The system opened the changes, deployed the patches, or the configuration. It closed the changes in the change management system, TSVM also gets its input from a detection system, so the TSVM knows when there’s a vulnerability. It knows when it can patch. It knows when it can deploy. And it can all do that by itself.
Roger: Sounds like you’re really taking advantage of the integration between these offerings.
David: Definitely. That was the key point for us. Doing like a change record in a system and chasing the approvers and the testers, it took time. They were questioning why are you doing this? Why now? Why not tomorrow? So, we had a lot of questions.
So, and then it took a lot of time for a lot of people. But the overall integration between TSVM and our other software is the key here to make sure that everybody’s got a – their life is more easier, and they can concentrate on what brings value to the bank and to our customers.
Roger: Are any metrics that you could share with us about the improvements that you’ve seen from using these offerings?
David: Where before, it took us maybe let’s say a couple weeks to deploy the patches with all the manual steps. Now, depending on the criticality, we can deploy within less than 24 hours. So, I don’t see that happening in the old days.
Roger: Share with us the value you realized from these solutions, and how they’ve helped to improve, and maybe even transform your business?

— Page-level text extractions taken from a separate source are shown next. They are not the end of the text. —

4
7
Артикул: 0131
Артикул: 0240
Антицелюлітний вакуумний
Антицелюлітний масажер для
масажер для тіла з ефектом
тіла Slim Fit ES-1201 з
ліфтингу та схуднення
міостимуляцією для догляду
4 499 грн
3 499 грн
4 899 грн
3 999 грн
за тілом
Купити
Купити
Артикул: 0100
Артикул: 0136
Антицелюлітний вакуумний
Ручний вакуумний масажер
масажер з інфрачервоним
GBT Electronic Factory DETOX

Well, the life of my sys admins, they can look at TSVM on a Saturday morning with their coffee and making sure everything is green, and everything is running smoothly. It took a lot of effort. I have to mention that. It’s not something that you’re gonna buy and do next-next finish install. No, it takes time. You need to know your processes. You need to know your infrastructure. And, honestly, with big infrastructure, sometimes you run out into surprises, and then that’s the value that TSVM brought.
Roger: What other advice would you give people in a similar situation?

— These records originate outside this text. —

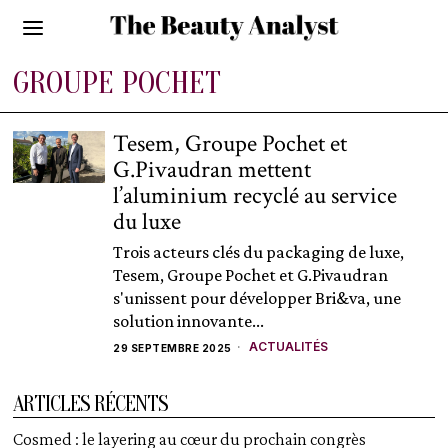
GROUPE POCHET
Tesem, Groupe Pochet et
G.Pivaudran mettent
l’aluminium recyclé au service
du luxe
Trois acteurs clés du packaging de luxe,
Tesem, Groupe Pochet et G.Pivaudran
s'unissent pour développer Bri&va, une
solution innovante...
ACTUALITÉS
29 SEPTEMBRE 2025
ARTICLES RÉCENTS
Cosmed : le layering au cœur du prochain congrès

David: Automation is a big part. Don’t be scared to automate, start up, and testing of your infrastructure, even if it’s in the old age. I’m not talking OS/2 or Novell here, but with technology, I mean, some of the systems are fairly old, but you can still automate stuff. Obviously, if you do have only one server, maybe it’s not worth it. But the automation is the way to go because creating something that everybody will be able to reuse and adapt will be the key success to maintaining infrastructure.